Eric has a new book you should buy, despite the fact he’s all wrong about weblogs. His thesis is that it’s easy to read chronological items that relate to each other from top to bottom on a page. It’s not that Eric has his facts wrong, he’s just looking at the wrong facts.
Weblogs are not 20 chapter books. Eric’s entries refer and develop more than the average weblog’s, he is no exception to the rule that most weblogs would be just as intelligble if they randomly ordered the entries you haven’t read yet than if they presented the newest ones at the top. For some reason Eric insists on using monthly archives for his permalinks, which isn’t helping his visitors or Google (or the bandwidth he’s concerned about). Anchored monthly archives should never be used for permalinks. The only people who still use these are those who are technically hindered from or too lazy to implement post-level permalinks.
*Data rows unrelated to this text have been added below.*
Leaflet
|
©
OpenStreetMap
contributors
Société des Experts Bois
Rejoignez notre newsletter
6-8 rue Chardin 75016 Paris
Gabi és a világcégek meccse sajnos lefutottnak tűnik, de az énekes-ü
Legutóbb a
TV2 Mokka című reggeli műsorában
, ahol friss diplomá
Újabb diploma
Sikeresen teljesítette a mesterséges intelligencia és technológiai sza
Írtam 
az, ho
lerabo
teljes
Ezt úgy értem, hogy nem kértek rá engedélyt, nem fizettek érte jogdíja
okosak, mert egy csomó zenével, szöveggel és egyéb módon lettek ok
On monthly, weekly, or daily archives it makes perfect sense for the entries to be ordered chronologically, because the defining characteristic of the posts is their chronological relation to that date range. On a search result page, I want to see the results ordered either in reverse chronological order or by some search relevance. Both Technorati and Feedster get this, and both default to reverse chronological order of their results. On the front page, which is where Eric has his main beef, the most relevant thing to at least 95% of visitors is going to be the latest items. Anything else is going to be making the site less useful to the majority of users for the benefit of a few. There is a much larger precedent for putting the most recent items at top than just weblogs: most email and webmail software I’ve used, every press release page, news sites like CNN, Zeldman, the Board of Governors, the White House. Breaking the convention of thousands of familar sites for the benefit of the occasional reader who checks back every week or so but is really annoyed at having to scroll funny to what they’ve missed breaks the Hippocratic Oath of design. Weblogs aren’t ordered the way they are because of some freak historical accident, they’re ordered this way because it works.
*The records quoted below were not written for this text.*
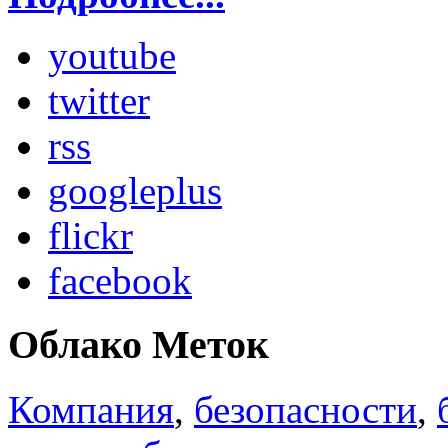
youtube
twitter
rss
googleplus
flickr
facebook
Облако Меток
Компания
,
безопасности
,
(A sidenote about the bandwidth issue: it’s dead. Of course pages should be made as small as possible using standards and efficient markup to help them load quickly. No one is going to argue that. However an optimized 10K page loaded thousands of times a day is still a healthy chunk of bandwidth. If you are adjusting your content or paying more for the popularity of your website, find a better provider. The server that this site (and others) is on is allocated 1.2 terabytes of bandwidth transfer per month. At worst it uses a third of that. Server bandwidth should not be an issue anymore these days.)
I mostly disagree with his post, however I feel Eric’s pain. I’ve had to do the scroll-catchup thing before, and it was annoying. Without breaking the website for the vast majority of my users, I can offer some relief:
- Eric is a busy guy and I’m guessing he uses a newsreader (like NetNewsWire) to keep track of who has updated. If you click through to the permalink of a new item it will take you to the individual archive for that page, complete with comments. I have always had intra-post navigation at the top of the page, but after reading Eric’s screed it occurred to me where that would really be useful is after you’ve read the article and want to move on to the next thing. So now I have post navigation above the article, after the article, and after the comments. If you’re a few posts behind, navigate the individual archives instead of a monthly archive or the front page. Enjoy.
- One benefit to a completely dynamic system is that you can change views on the fly pretty easily. So if the reverse chronological thing bothers you that much, at least with WordPress blogs you have a easy fix. Simply add
?order=asc
to any WordPress URI and it will order the dates ascending instead of descending. Example: my March archives, my March archives descending. It would also be pretty trivial to set a cookie to allow people to see things ordered different ways, and I imagine within a few hours of writing this there will be a new hack or plugin on the forums. If only everyone used WordPress.